Honor's research project at Université de Montréal
This project introduces an innovative framework designed to tackle the growing computational challenges faced by researchers working with complex, high-dimensional data across a variety of scientific fields. By integrating Gaussian Processes (GPs) with Generative Flow Networks (GFNs), we’ve developed a new approach to surrogate modelling that significantly enhances both efficiency and accuracy. Traditional methods for sampling complex oracles, such as those used in fields like cosmology, often become impractical due to the sheer computational costs involved. Our framework addresses this problem by using GPs as surrogate models to approximate these costly evaluations while keeping resource demands in check.

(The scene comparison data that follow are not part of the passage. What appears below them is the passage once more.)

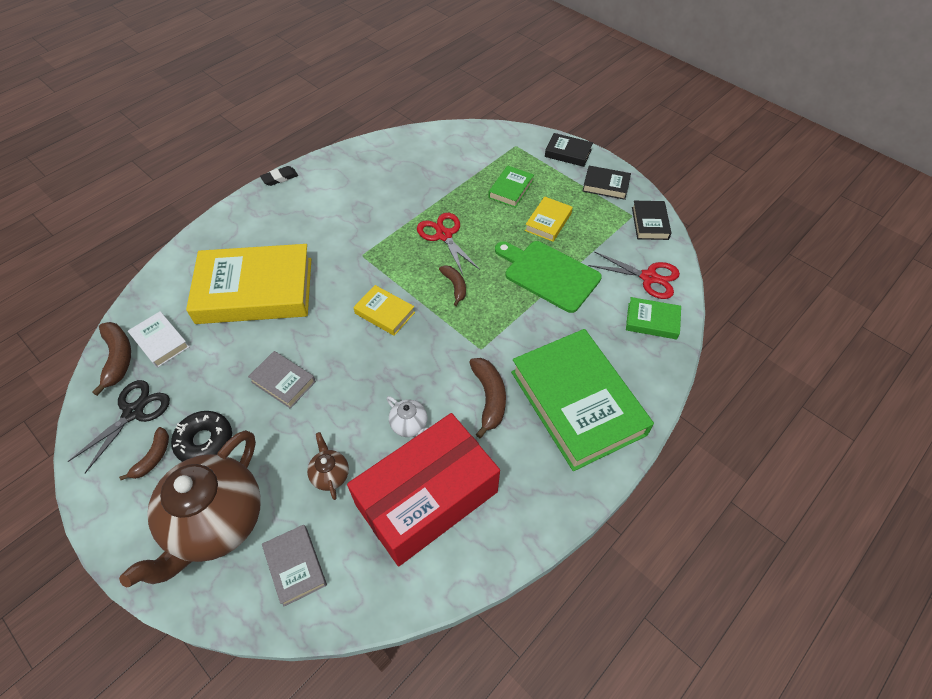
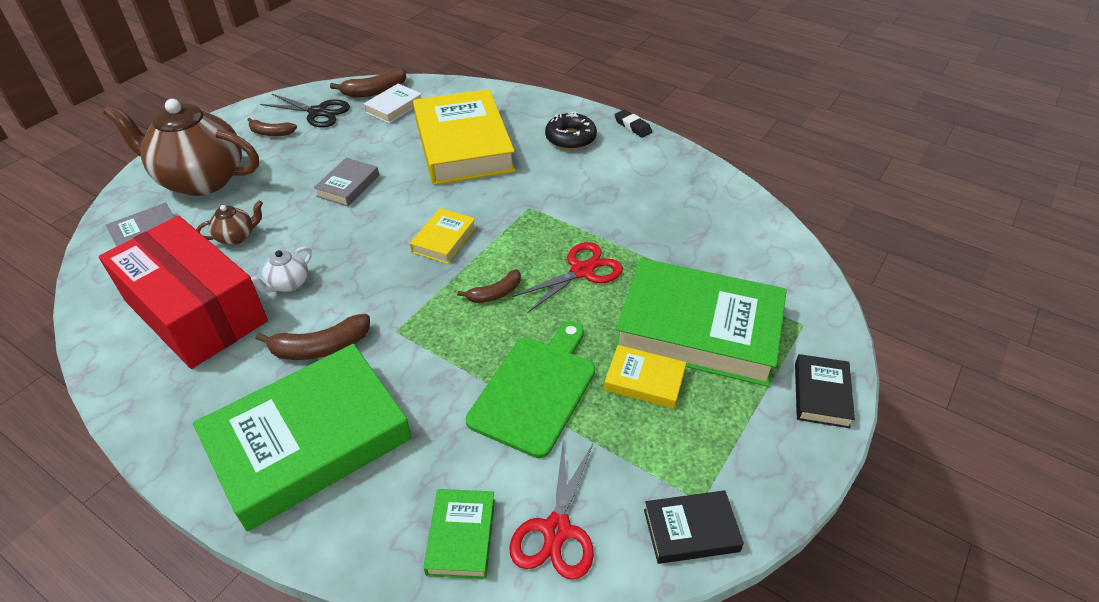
camera: 80 degrees right, 10 degrees down
(205, 441) = (284, 155): black donut -> black donut (570, 138)
(511, 189) = (698, 329): green book -> green book, size x2.24
(605, 185) = (762, 455): black book -> none

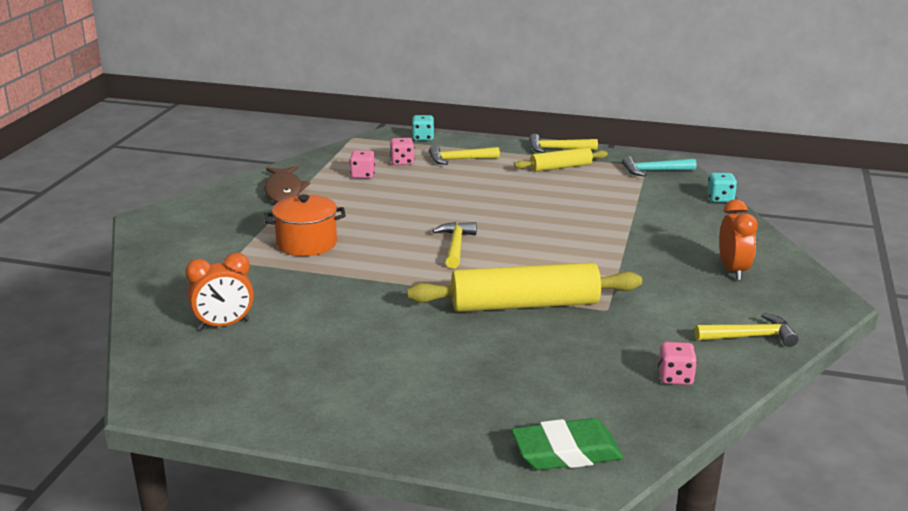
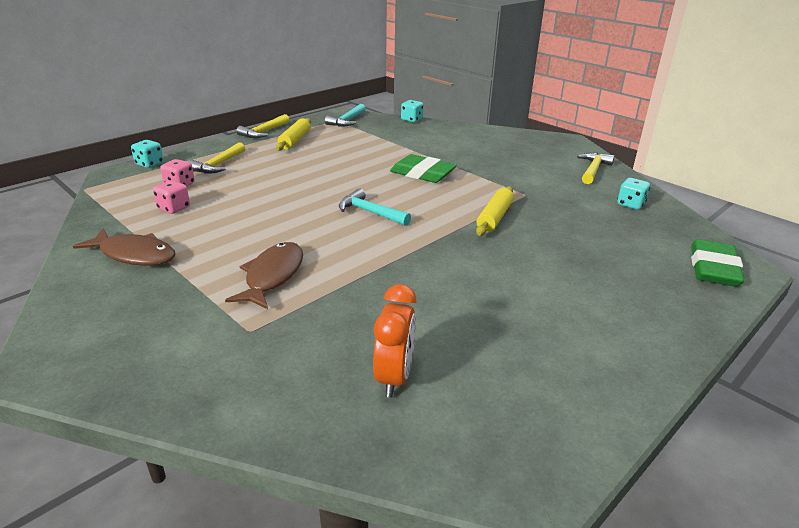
camera: 60 degrees left, 5 degrees up
(307, 243) = (272, 276): orange pot -> brown fish
(455, 246) = (370, 212): yellow hammer -> turquoise hammer
(525, 305) = (494, 218): yellow rolling pin -> yellow rolling pin, size x0.55
(576, 245) = (422, 174): none -> green eraser
(675, 377) = (630, 204): pink dice -> turquoise dice
(733, 271) = (508, 147): orange clock -> none

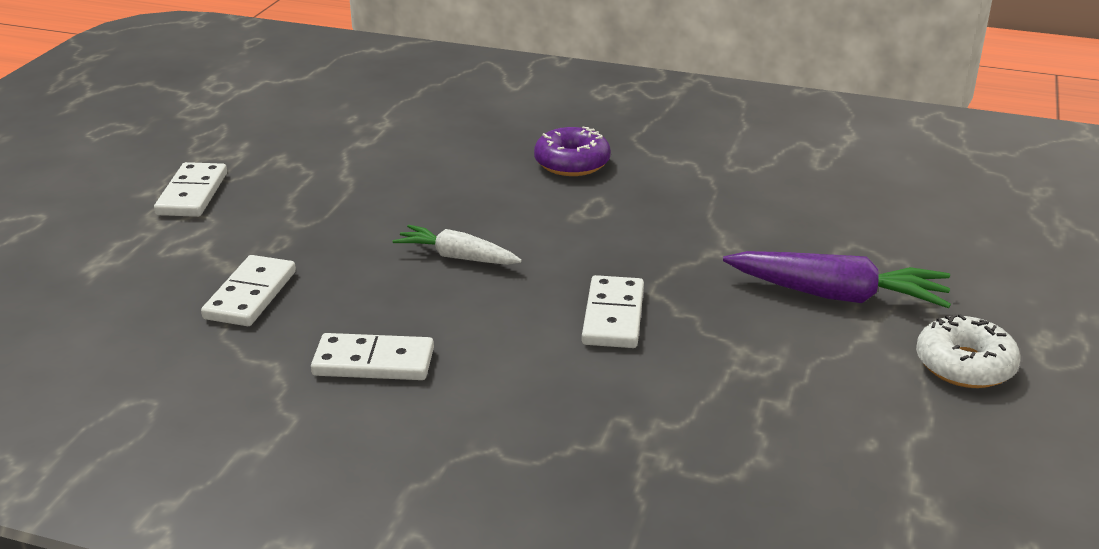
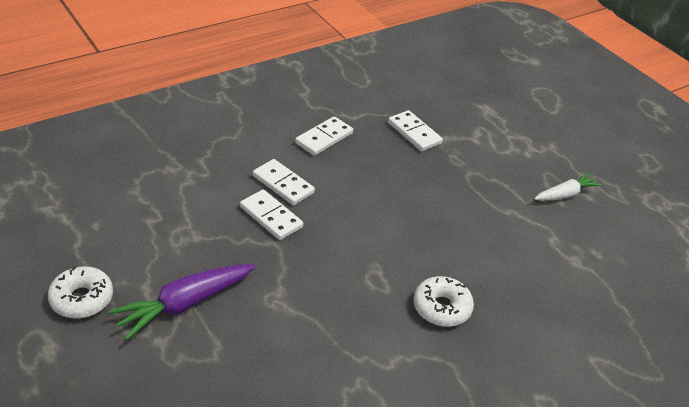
camera: 125 degrees right, 10 degrees up
(192, 194) = (537, 156): white domino -> white domino (283, 184)
(457, 257) = (380, 202): white carrot -> white carrot (565, 194)
(572, 163) = (442, 308): purple donut -> white donut

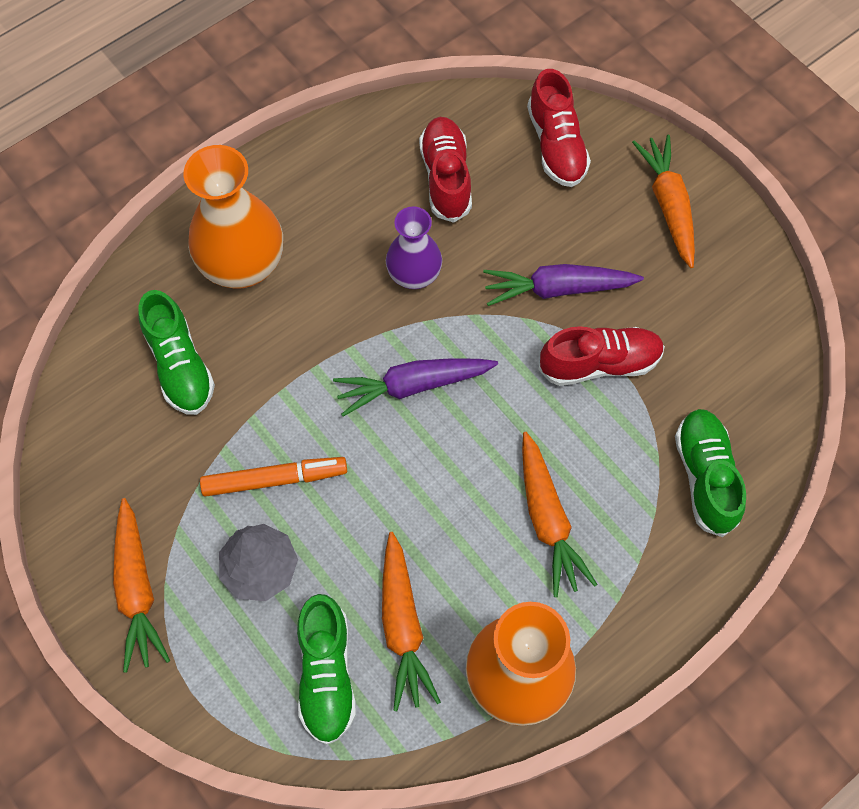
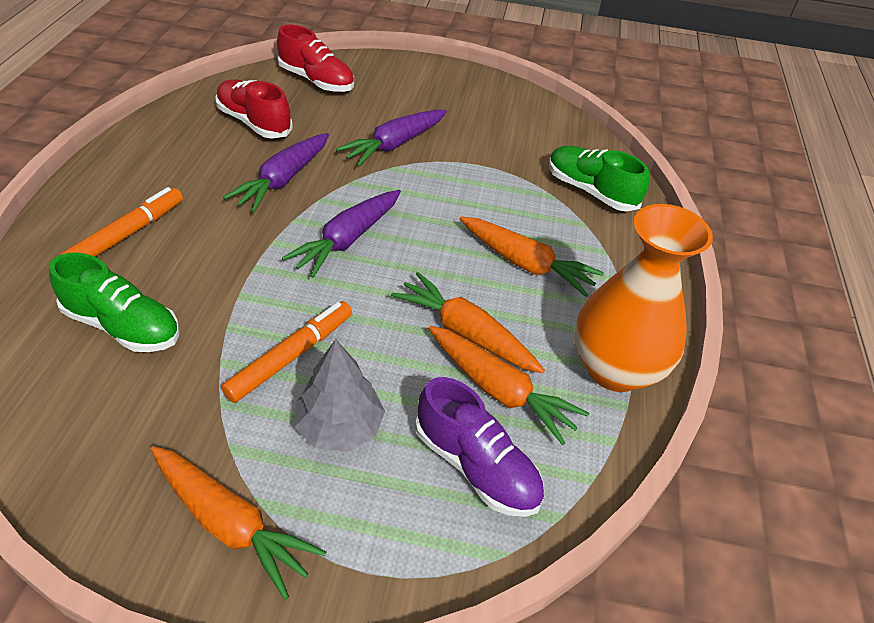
camera: 45 degrees left, 20 degrees down
(243, 265) = (127, 235): orange vase -> orange marker
(326, 674) = (476, 466): green shoe -> purple shoe
(414, 275) = (283, 180): purple vase -> purple carrot
(599, 363) = (463, 168): red shoe -> none
(668, 205) = (419, 81): orange carrot -> orange carrot (466, 333)

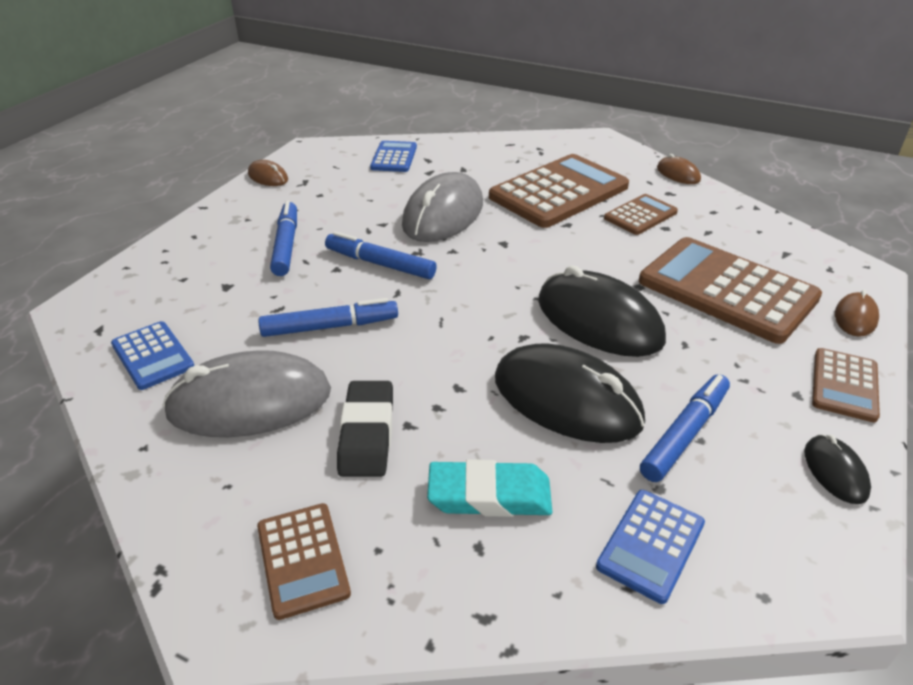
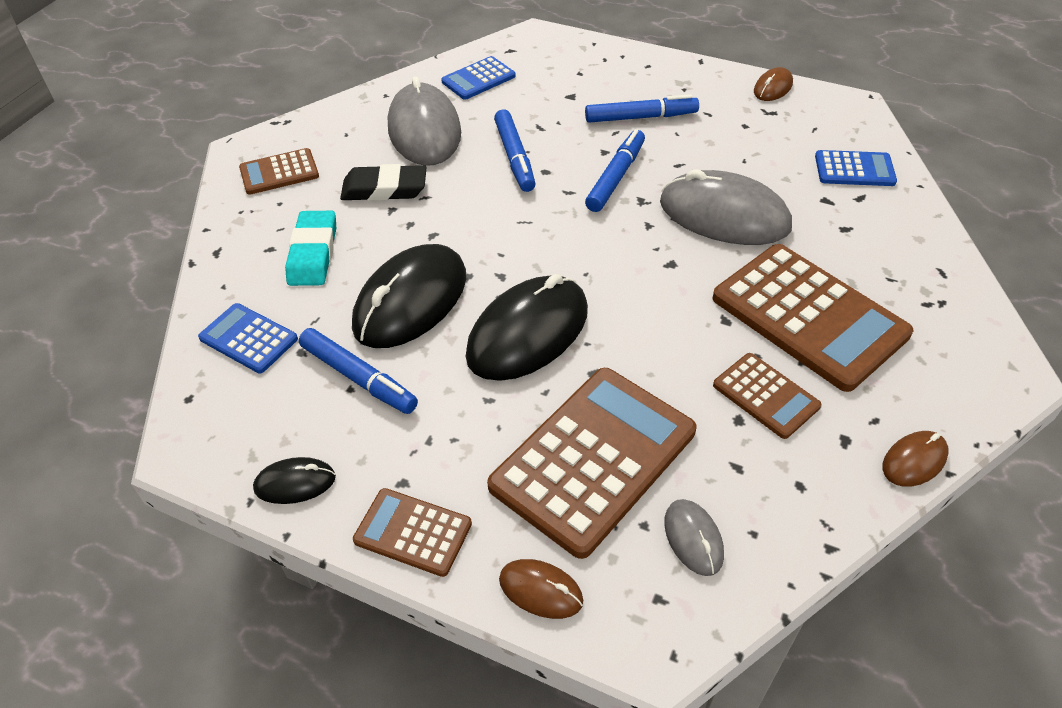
camera: 90 degrees right, 10 degrees up
(776, 252) = (693, 538): none -> grey mouse

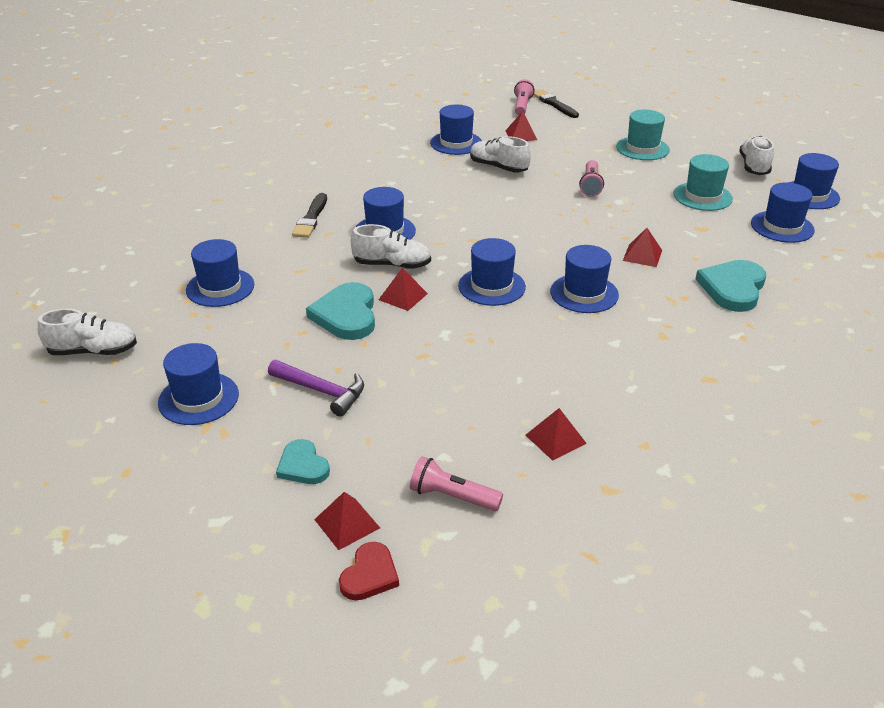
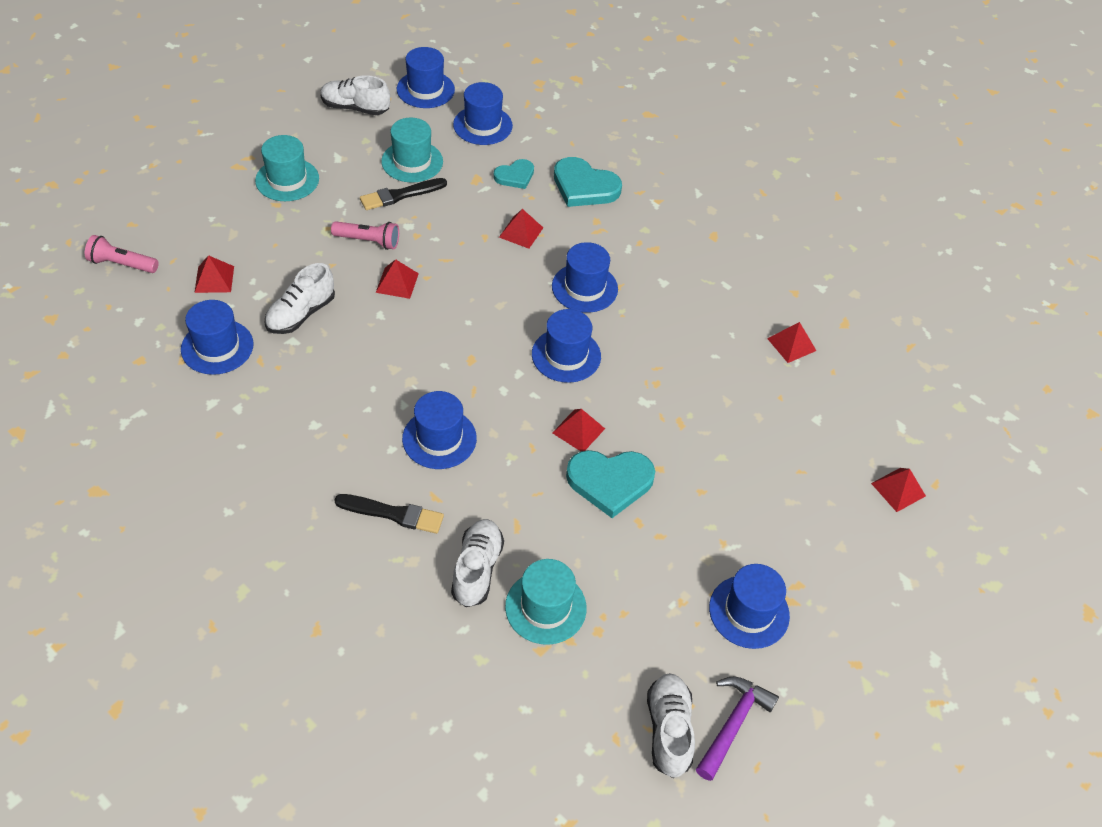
camera: 90 degrees left, 15 degrees up
(220, 287) = (545, 607): blue hat -> turquoise hat
(303, 466) = (836, 520): turquoise heart -> turquoise heart (515, 176)
(322, 391) = (735, 505): purple hammer -> purple hammer (733, 724)
(369, 575) = (946, 476): red heart -> none
(392, 265) = (515, 436): white shoe -> white shoe (477, 569)
(452, 496) = (861, 418): pink flashlight -> none
(548, 201) = (397, 282): none -> red pyramid
(554, 104) = (128, 231): black brush -> black brush (400, 195)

The unique addition of GFNs as the acquisition model is a key innovation in our approach. Unlike standard Bayesian Optimization techniques, which are primarily designed for function optimization, GFNs employ reinforcement learning to learn optimal sampling strategies. This enables the model to effectively explore the input space and identify the most informative samples, thereby improving the surrogate model's accuracy without excessive computational overhead. Moreover, our method incorporates a carefully designed reward function that balances exploration and exploitation, ensuring that each new sample significantly improves the surrogate model's performance.
Our research also explores the potential of further enhancing this methodology by tweaking the reward functions and incorporating advanced models such as Set Transformers to preprocess inputs, which could help the GFNs detect and leverage patterns in the data more effectively. We acknowledge that there is a high initial computational cost associated with training the GFN. However, this investment is offset by the long-term efficiencies gained in future evaluations, making it a more sustainable alternative for ongoing scientific investigations.
As we continue to develop and refine this framework, we’re excited about its potential to make a significant impact in fields that rely on large-scale data and simulations, from physics and climate science to finance and engineering. We believe this project has the potential to become a key tool in the scientific community, driving advancements and enabling new discoveries by making complex data analysis more accessible and efficient.
./src/- Jupyter notebooks demonstrating a high level use of the models
- Python files used for the backend code
./src/models/- Checkpoints of some models
./docs-src/- Contains the source files of the project's website
- That website is compiled into
./docs/and served from there
./report/- Contains all of the files relevant to the report